Charity was under no such illusion, either as to the possibility of befriending the mayor's daughter, or the reasoning behind her mother's question.
"Mother, she made me look like a fool in front of the entire school last week. Don't you remember the note that Miss Johnson sent home about it? After you suggested that I ask to be her study partner, she gave me the wrong book to read and when I stood to read lines from it I found out that this book was nearly pornographic! I thought that the teacher was going to have a heart attack!" Charity could still feel the heat of the stares of her classmates as she stammered through an apology to the class for what Jenny had insisted had been a practical joke that Charity had tried to get her to participate in.
"Yes dear, but that wasn't her fault. You really should get to know her better." She grasped Charity's shoulder and pushed her gently in that direction. "Go ahead. I am sure she would welcome your help."
"Mother, I will not!" Charity hissed, trying to keep her voice low. "That girl is a snake!"
"Charity Austin! I cannot believe the words that I am hearing coming from your mouth." Her mother's wide eyes expressed her apparent shock. "Then we shall go speak to her together. And you can apologize to her for being so uncharitable."

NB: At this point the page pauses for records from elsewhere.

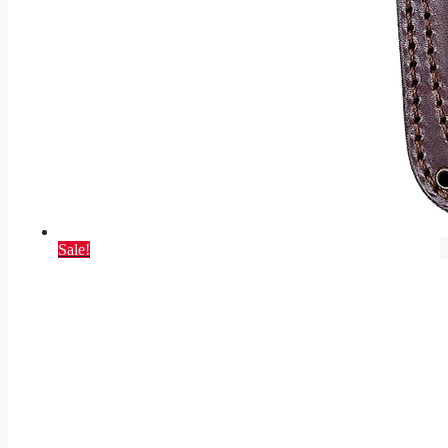
Sale!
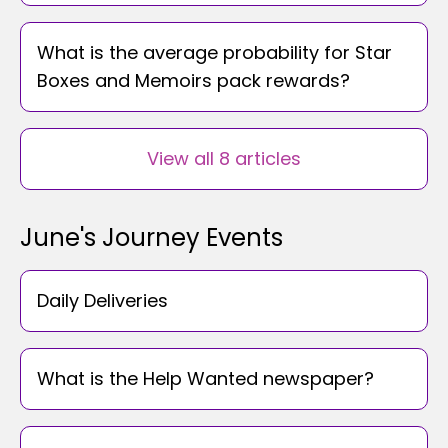
What is the average probability for Star
Boxes and Memoirs pack rewards?
View all 8 articles
June's Journey Events
Daily Deliveries
What is the Help Wanted newspaper?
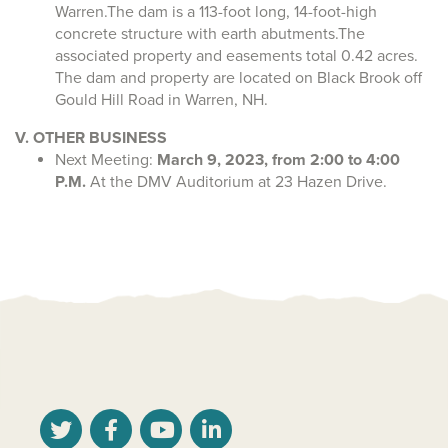
Warren.The dam is a 113-foot long, 14-foot-high
concrete structure with earth abutments.The
associated property and easements total 0.42 acres.
The dam and property are located on Black Brook off
Gould Hill Road in Warren, NH.
V. OTHER BUSINESS
Next Meeting:
March 9, 2023, from 2:00 to 4:00
P.M.
At the DMV Auditorium at 23 Hazen Drive.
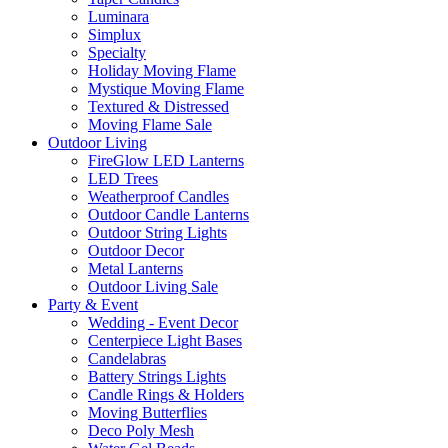
Luminara
Simplux
Specialty
Holiday Moving Flame
Mystique Moving Flame
Textured & Distressed
Moving Flame Sale
Outdoor Living
FireGlow LED Lanterns
LED Trees
Weatherproof Candles
Outdoor Candle Lanterns
Outdoor String Lights
Outdoor Decor
Metal Lanterns
Outdoor Living Sale
Party & Event
Wedding - Event Decor
Centerpiece Light Bases
Candelabras
Battery Strings Lights
Candle Rings & Holders
Moving Butterflies
Deco Poly Mesh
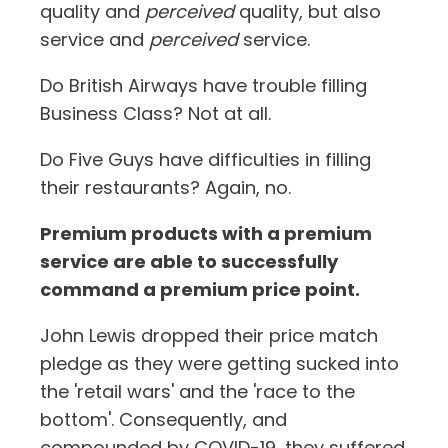
quality and
perceived
quality, but also
service and
perceived
service.
Do British Airways have trouble filling
Business Class? Not at all.
Do Five Guys have difficulties in filling
their restaurants? Again, no.
Premium products with a premium
service are able to successfully
command a premium price point.
John Lewis dropped their price match
pledge as they were getting sucked into
the 'retail wars' and the 'race to the
bottom'. Consequently, and
compounded by COVID-19, they suffered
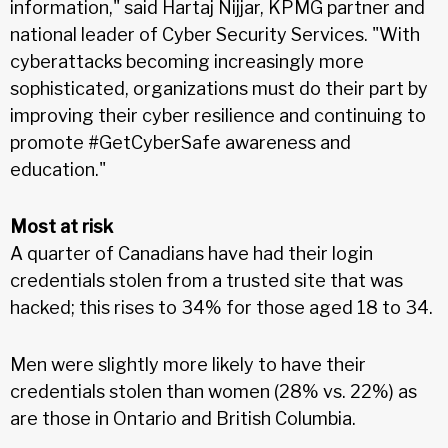
information," said Hartaj Nijjar, KPMG partner and
national leader of Cyber Security Services. "With
cyberattacks becoming increasingly more
sophisticated, organizations must do their part by
improving their cyber resilience and continuing to
promote #GetCyberSafe awareness and
education."
Most at risk
A quarter of Canadians have had their login
credentials stolen from a trusted site that was
hacked; this rises to 34% for those aged 18 to 34.
Men were slightly more likely to have their
credentials stolen than women (28% vs. 22%) as
are those in Ontario and British Columbia.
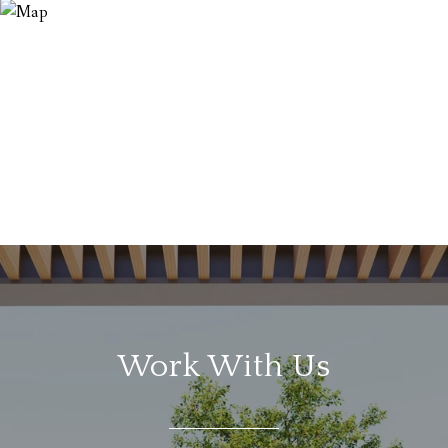
Work With Us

Rising to her feet, Mother grabbed Charity's hand with an iron grip and set off towards the serving tables. Charity resisted, but her mother was unstoppable when she had her mind set, and she certainly did not want to attract any further attention to herself by causing a scene.
Elijah Graves was beginning to bore of this party. It had definitely been interesting to see the primitive building techniques used to construct the agricultural structure earlier in the day, but as soon as the social activities began his interest began waning. He had finished the food on his plate and was finishing a very satisfying after dinner cigarette. The hard cider that had been served with his meal was just beginning to give him that mellow, relaxed feeling that he so enjoyed and he didn’t want to waste it on these strange, petty people and their confusing social antics. He handed his plate to a passing girl who blushed and nearly dropped her load of dirty dishes by trying to execute an extravagant curtsy with her hands full. Standing up, he wandered off towards town, barely acknowledging any of the people he passed with a slight nod of his gray head.